* Work required *
Please pick up the blog post below about Fuchsia Dunlop's book The Food of Sichuan and keep writing it from its final sentence.

Why You Need ‘The Food of Sichuan’: A Q&A With Fuchsia Dunlop

The Food of Sichuan by Fuchsia Dunlop at The Mala Market

New Edition Includes the Secrets to Tianshuimian

If you follow this blog or cook with products from The Mala Market, it’s a pretty safe bet that you are already a big fan of Fuchsia Dunlop, the British chef and author who pretty much single-handedly introduced the West to real Sichuan food. Her book Land of Plenty was published in the U.S. in 2001 and has reigned as the definitive English-language Sichuan cookbook ever since.

But China has changed at breakneck speed since Fuchsia became the first foreigner to study at the Sichuan Higher Institute of Cuisine in the mid-1990s, so the timing is right for a new edition that captures some of the changes in Sichuan food culture while documenting even more of the home cooking and artisan food skills that are fast disappearing there.

The new edition of her masterpiece has been rechristened simply The Food of Sichuan. It retains all the tried-and-true recipes, tweaked and perfected to reflect her own growing knowledge and the increasing availability of Sichuan ingredients outside China, as well as 70 new recipes, including enticing dishes such as spiced chicken hearts; stir-fried cabbage with pork cracklings; and sour-and-hot flower-tofu soup.

Though I am very careful not to borrow from her recipes on this blog (unless I absolutely get stumped by something), like almost everyone else who cooks this food I owe a big debt of gratitude to Fuchsia for a solid grounding in the basics that helped immeasurably as I traveled there annually to study the food and ingredients. She has helped me in other ways as well, starting with sharing her contacts for officials at the SHIC on my first trip there as a journalist, in 2007. We have only ever met in person one time, however—a serendipitous meeting that I chalk up to fate.

On a 2014 trip to Chengdu, our family returned to one of our favorite places near Wenshu Monastery that is famous for sweet water noodles (tianshuimian). As I gazed through the steamy front window, mesmerized as always by the ladies tossing innumerable ingredients in perfect proportions into each bowl on the fly, coating the small jumble of thick, hand-cut noodles in their crowning glory, I noticed Fuchsia Dunlop standing behind them in the small storefront kitchen taking notes. What were the chances?!

We went in and introduced ourselves, and I remember telling her that I couldn’t wait for her to publish the recipe for sweet water noodles. Five years later, my wait is over! You too are likely to find something you want or need in this new edition, even if it’s something you didn’t know you needed. Read on to see what that might be.

* Provided data *
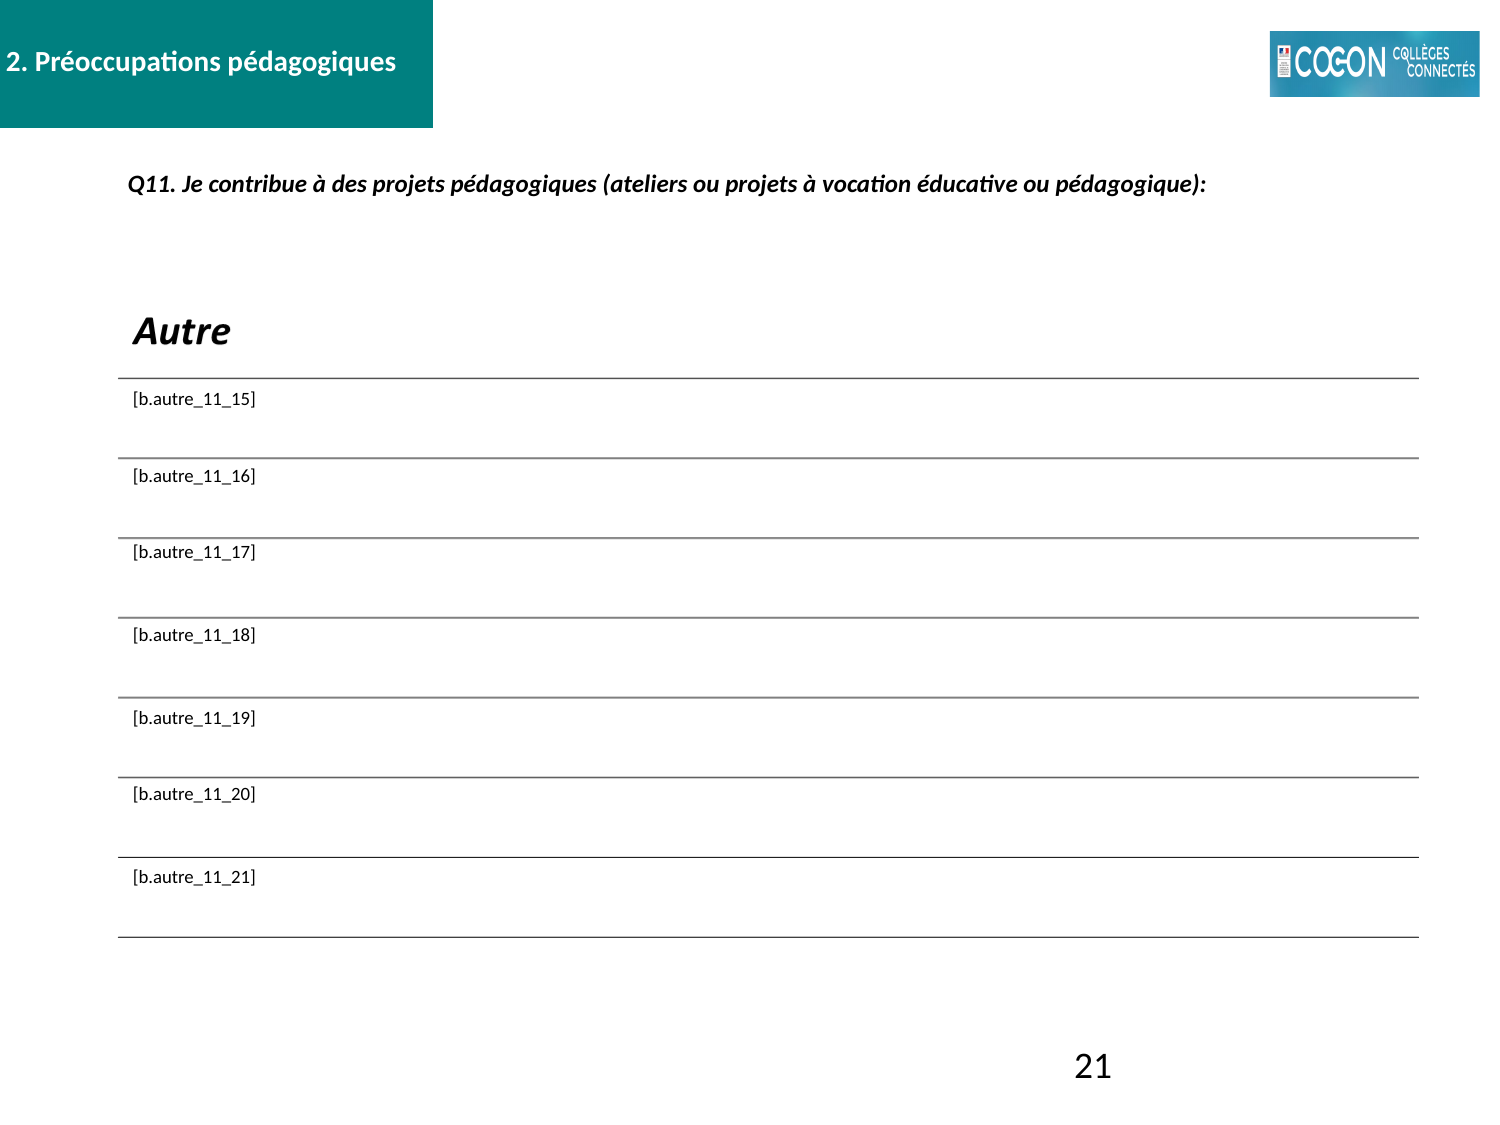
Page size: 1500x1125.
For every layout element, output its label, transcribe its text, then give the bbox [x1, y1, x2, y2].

* Result *
Fuchsia Dunlop in Chengdu
An unintended selfie with Fuchsia Dunlop when I serendipitously spotted her collecting the recipe for tianshuimian (sweet water noodles) in Chengdu

Q&A With Fuchsia Dunlop

Taylor: Why did you decide to release a new edition now, in 2019, instead of, say, on the book’s 20th anniversary? And what was your goal with the update? What did you feel was missing and what dishes were you most excited to add?

Fuchsia Dunlop:  I wanted to give the book a new lease of life, particularly through illustrating the recipes and revamping the design, and also to update the recipes in light of the growing global interest in Sichuanese food and my own richer experience. The actual date was never a particular consideration! I ended up retesting all the recipes, revising most of them and adding about 70 new ones, so I think the whole book is much improved.

It wasn’t that I felt that anything particular was missing; more that the design really needed updating and I also felt I could do a better job of the recipes and text now that I’ve been researching Sichuanese cuisine for 25 years rather than 6! I’m so thrilled with Charlotte Heal’s clean and crisp design and the gorgeous photographs by Yuki Sugiura and Ian Cumming. Among the new recipes, my favourites include the liangfen, the sweet water noodles, spicy blood stew and Gong Bao prawns, as well as some of the recipes from southern Sichuan, including ‘rabbit eaten cold’ and Li Zhuang head bowl.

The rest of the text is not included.